------ Provided records

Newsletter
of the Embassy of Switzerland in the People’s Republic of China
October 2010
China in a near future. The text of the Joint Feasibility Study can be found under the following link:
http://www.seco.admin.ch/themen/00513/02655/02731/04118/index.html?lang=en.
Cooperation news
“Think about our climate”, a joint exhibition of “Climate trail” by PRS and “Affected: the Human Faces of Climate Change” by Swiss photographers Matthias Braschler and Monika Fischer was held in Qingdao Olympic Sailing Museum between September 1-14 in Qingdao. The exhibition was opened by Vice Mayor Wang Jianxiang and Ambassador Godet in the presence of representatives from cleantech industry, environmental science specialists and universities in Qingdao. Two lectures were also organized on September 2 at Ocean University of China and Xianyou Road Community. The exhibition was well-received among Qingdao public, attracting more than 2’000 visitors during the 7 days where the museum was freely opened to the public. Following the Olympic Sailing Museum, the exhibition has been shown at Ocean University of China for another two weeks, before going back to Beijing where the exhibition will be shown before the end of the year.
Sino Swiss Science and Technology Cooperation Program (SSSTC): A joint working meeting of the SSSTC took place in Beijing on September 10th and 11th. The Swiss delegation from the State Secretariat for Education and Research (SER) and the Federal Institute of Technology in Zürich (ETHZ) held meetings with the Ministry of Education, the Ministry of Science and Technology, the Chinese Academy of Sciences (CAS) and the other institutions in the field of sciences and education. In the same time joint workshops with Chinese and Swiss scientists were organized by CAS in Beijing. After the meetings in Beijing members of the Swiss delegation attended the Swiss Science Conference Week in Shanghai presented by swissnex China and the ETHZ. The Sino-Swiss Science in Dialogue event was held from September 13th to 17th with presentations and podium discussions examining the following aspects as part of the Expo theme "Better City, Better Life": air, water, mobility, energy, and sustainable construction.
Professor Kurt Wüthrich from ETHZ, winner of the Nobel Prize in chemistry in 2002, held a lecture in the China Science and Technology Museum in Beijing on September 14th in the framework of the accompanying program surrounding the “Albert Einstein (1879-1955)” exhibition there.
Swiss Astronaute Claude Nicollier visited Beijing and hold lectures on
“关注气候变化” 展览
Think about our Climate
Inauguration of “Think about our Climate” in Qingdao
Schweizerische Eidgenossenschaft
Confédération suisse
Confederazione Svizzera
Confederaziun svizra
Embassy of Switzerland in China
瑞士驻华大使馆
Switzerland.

------------
------ Provided records

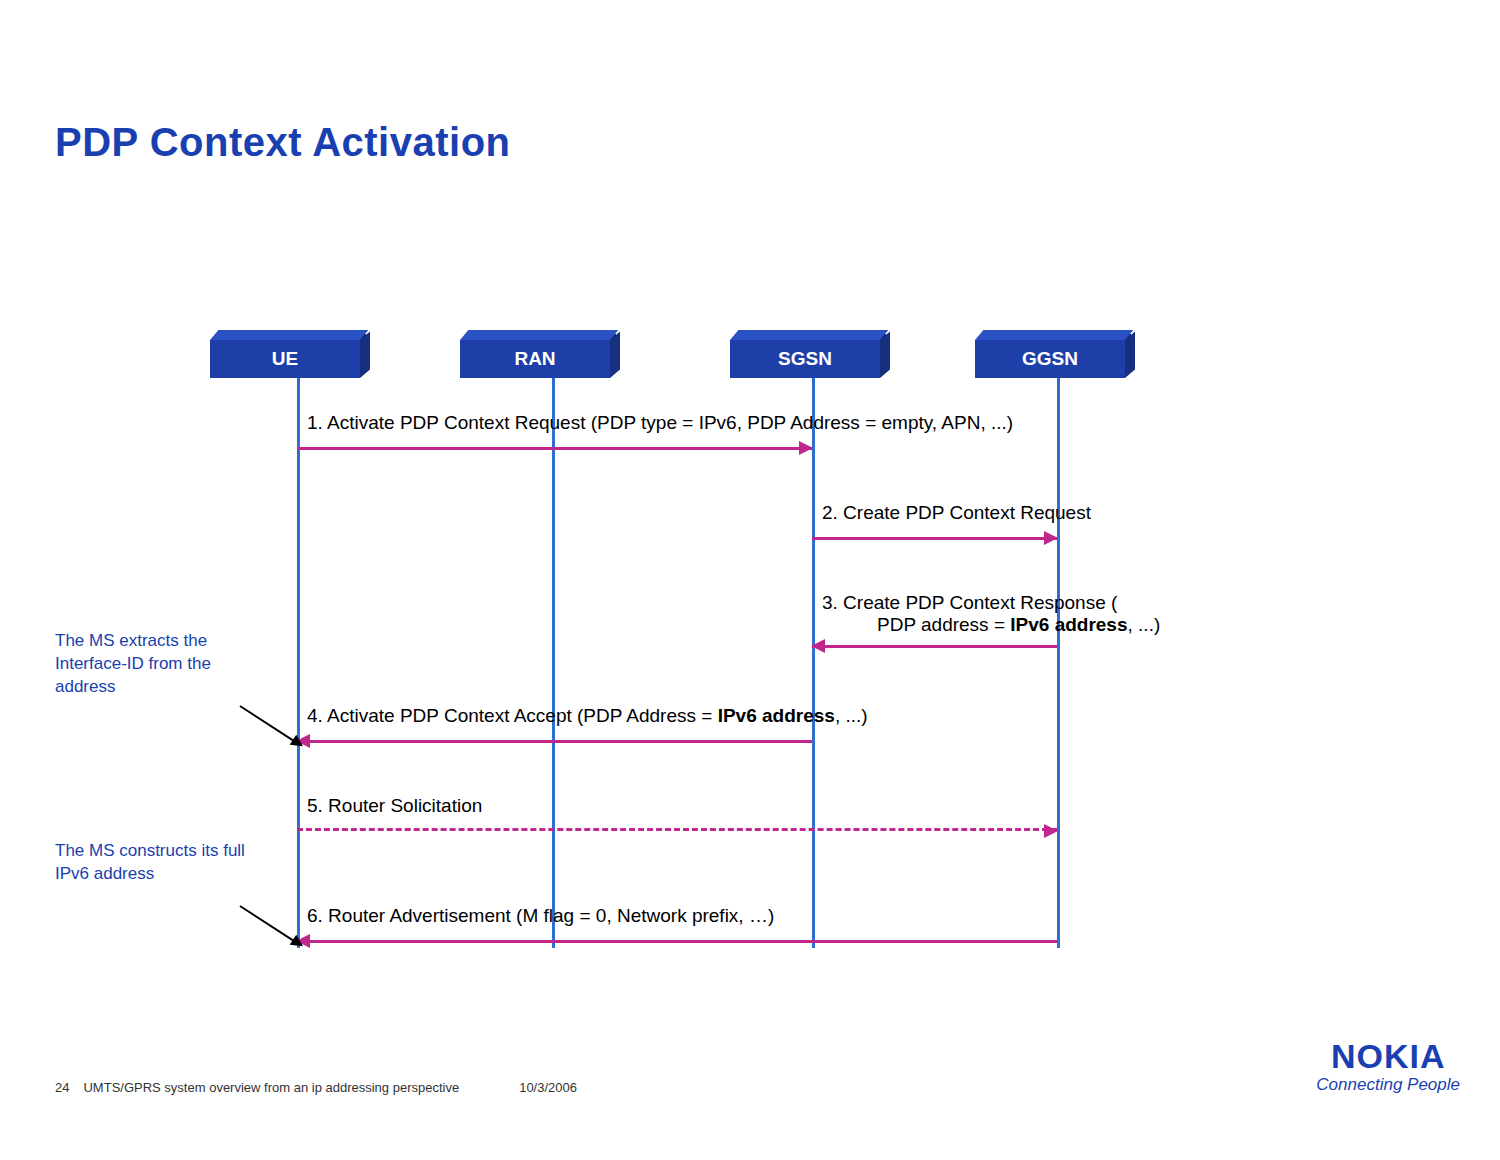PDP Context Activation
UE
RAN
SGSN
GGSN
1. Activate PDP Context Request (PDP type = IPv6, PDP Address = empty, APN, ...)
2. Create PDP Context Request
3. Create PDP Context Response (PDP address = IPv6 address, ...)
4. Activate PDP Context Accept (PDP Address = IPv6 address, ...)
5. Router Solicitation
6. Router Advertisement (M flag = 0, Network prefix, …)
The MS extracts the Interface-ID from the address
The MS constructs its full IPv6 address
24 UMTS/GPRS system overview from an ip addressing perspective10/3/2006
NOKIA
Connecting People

------------

**Work request**. Your answer must be the lines above from the one containing "2. Create PDP Context Request" to the one containing "The MS constructs its full IPv6 address", both included, restated word for word.

**Written response**.
2. Create PDP Context Request
3. Create PDP Context Response (PDP address = IPv6 address, ...)
4. Activate PDP Context Accept (PDP Address = IPv6 address, ...)
5. Router Solicitation
6. Router Advertisement (M flag = 0, Network prefix, …)
The MS extracts the Interface-ID from the address
The MS constructs its full IPv6 address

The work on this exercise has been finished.